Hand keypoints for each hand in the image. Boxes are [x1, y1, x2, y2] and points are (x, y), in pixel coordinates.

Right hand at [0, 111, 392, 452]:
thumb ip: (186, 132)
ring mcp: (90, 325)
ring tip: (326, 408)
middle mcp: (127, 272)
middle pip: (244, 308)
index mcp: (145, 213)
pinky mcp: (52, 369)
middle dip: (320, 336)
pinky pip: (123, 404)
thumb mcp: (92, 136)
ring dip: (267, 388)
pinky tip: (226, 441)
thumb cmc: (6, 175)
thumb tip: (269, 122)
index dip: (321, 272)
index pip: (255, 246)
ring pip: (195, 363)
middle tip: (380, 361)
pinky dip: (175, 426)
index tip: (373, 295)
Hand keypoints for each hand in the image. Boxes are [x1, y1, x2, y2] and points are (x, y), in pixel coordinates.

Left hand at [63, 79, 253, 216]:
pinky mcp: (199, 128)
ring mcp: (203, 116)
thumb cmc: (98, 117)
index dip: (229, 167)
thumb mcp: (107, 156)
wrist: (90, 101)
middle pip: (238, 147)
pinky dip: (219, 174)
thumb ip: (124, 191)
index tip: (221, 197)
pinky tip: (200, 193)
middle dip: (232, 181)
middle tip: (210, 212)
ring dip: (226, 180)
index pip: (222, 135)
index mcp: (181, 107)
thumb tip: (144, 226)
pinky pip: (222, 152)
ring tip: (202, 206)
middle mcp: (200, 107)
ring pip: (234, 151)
---------------
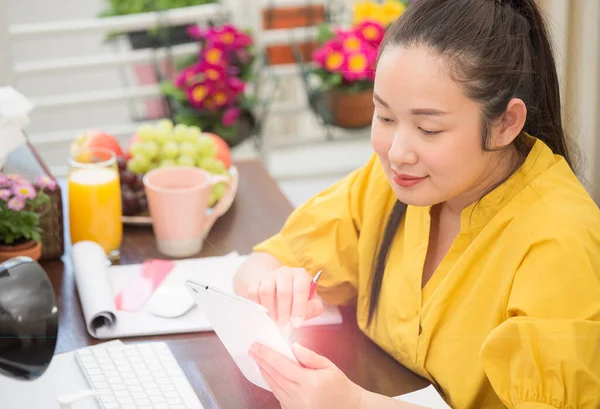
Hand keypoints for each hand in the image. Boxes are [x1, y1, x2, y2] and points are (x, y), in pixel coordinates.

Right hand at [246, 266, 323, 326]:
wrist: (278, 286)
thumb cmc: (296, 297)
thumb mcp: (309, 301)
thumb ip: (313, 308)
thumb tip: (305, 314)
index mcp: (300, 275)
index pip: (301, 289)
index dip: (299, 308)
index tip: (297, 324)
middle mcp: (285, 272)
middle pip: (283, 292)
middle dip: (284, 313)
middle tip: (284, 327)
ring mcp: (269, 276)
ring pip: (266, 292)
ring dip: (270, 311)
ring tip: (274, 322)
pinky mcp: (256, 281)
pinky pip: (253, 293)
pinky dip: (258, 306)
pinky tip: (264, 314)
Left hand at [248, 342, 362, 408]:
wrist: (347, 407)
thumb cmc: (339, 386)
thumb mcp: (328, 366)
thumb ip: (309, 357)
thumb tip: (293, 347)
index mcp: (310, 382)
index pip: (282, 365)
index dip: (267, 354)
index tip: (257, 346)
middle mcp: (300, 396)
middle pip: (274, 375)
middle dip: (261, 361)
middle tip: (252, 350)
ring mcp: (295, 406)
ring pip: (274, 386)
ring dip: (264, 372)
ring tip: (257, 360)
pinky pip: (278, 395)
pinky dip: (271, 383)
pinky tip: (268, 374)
---------------
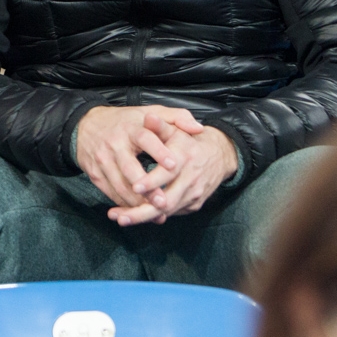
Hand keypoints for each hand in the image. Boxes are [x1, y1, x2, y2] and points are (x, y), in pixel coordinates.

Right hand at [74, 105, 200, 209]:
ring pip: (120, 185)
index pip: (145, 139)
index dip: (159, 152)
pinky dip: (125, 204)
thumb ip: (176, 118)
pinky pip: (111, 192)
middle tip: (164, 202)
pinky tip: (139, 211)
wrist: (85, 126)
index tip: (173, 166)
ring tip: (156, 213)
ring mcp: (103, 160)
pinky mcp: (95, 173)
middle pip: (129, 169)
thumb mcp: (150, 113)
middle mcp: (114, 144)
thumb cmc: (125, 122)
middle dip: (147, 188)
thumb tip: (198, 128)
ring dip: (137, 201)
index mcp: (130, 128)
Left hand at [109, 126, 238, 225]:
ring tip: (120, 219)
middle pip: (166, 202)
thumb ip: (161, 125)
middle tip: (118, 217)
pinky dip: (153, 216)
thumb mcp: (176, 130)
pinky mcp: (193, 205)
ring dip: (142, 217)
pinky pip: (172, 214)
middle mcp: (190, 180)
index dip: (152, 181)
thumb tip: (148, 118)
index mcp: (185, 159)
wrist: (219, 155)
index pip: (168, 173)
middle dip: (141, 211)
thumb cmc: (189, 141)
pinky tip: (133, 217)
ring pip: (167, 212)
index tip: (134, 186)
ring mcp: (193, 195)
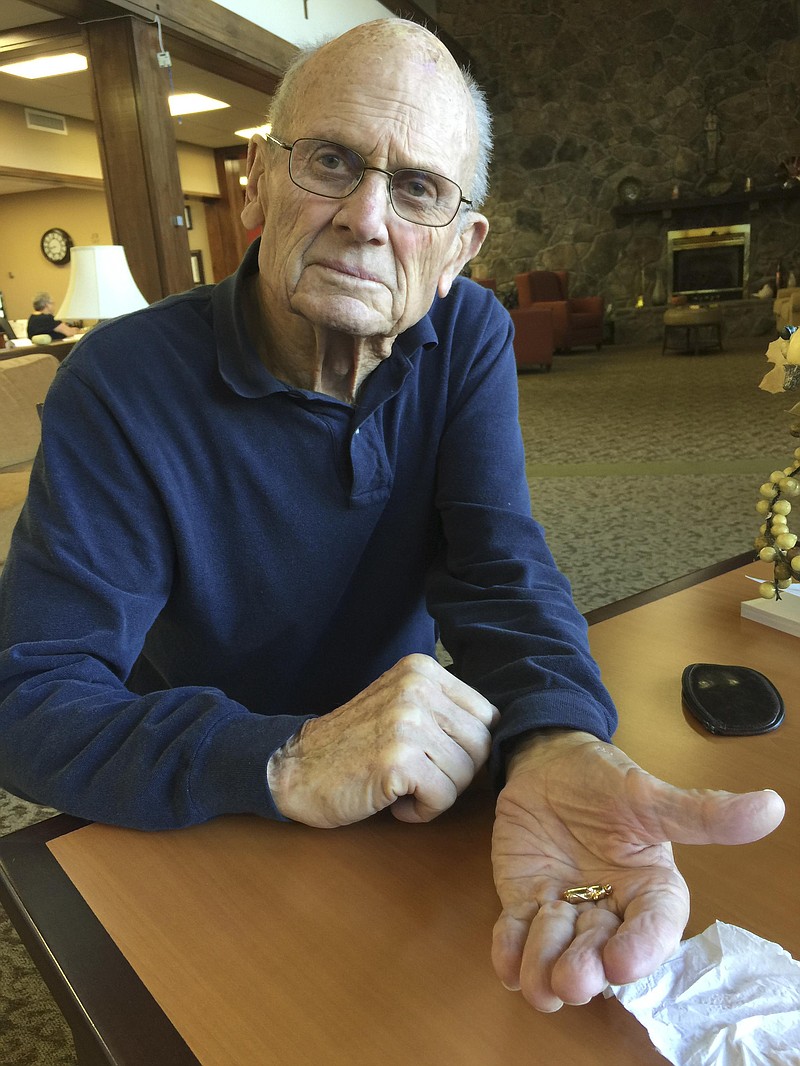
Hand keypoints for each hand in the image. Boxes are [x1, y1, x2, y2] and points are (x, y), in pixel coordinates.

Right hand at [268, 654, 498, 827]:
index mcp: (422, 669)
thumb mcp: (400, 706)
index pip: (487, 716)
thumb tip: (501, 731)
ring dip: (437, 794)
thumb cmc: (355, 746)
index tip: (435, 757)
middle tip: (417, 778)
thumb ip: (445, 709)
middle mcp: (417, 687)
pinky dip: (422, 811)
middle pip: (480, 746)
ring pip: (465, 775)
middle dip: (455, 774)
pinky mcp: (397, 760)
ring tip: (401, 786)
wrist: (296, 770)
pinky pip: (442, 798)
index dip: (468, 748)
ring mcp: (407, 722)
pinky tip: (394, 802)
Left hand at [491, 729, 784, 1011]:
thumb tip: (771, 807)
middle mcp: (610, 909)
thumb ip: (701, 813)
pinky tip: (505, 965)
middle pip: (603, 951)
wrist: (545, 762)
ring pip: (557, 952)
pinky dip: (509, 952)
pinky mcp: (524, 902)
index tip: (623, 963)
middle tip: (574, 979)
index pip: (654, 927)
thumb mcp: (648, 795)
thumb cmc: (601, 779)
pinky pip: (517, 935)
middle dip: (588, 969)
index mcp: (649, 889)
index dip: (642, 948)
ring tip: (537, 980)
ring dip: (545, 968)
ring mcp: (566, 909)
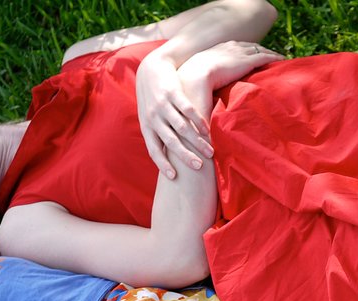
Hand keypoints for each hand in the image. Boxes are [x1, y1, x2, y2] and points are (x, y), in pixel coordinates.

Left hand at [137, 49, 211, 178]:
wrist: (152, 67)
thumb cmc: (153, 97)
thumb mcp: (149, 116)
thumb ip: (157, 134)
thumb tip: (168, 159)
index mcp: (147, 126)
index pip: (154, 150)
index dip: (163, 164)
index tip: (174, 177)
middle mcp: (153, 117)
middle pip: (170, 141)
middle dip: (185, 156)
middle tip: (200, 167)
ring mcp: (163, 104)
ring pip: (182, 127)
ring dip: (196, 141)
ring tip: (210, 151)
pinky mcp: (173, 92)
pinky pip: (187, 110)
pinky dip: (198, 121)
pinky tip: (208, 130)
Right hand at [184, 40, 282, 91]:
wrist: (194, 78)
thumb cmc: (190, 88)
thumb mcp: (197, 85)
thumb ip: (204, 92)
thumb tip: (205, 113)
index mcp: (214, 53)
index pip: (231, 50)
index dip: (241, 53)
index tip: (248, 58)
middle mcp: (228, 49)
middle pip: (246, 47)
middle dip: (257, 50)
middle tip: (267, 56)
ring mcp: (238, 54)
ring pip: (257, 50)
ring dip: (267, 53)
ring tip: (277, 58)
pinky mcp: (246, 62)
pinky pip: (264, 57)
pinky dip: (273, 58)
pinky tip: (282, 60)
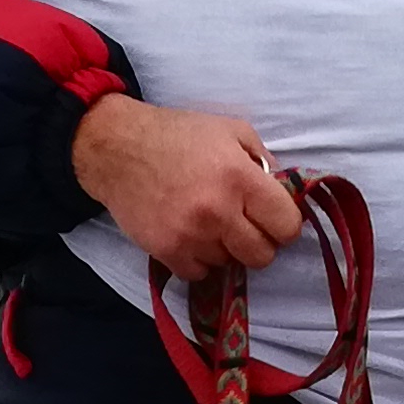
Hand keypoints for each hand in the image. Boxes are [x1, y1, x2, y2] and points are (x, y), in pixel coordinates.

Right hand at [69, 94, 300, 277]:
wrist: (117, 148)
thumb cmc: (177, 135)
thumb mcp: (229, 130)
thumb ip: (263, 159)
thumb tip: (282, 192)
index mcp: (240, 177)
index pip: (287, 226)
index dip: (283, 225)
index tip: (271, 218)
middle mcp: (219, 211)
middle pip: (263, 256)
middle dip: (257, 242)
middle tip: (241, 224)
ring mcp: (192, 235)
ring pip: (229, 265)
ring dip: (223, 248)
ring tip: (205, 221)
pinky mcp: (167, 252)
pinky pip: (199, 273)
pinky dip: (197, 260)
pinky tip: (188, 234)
---------------
Work task:
Copy out precisely the lines from the line with "middle dip: (257, 242)" to the line with "pinky tip: (188, 234)" in the material above, including those two lines and omitting all the rest.

Answer section:
middle dip: (257, 242)
middle tip: (241, 224)
ring mcp: (192, 235)
ring pip: (229, 265)
ring dip: (223, 248)
ring tip: (205, 221)
pinky mcp: (167, 252)
pinky pip: (199, 273)
pinky dip: (197, 260)
pinky tip: (188, 234)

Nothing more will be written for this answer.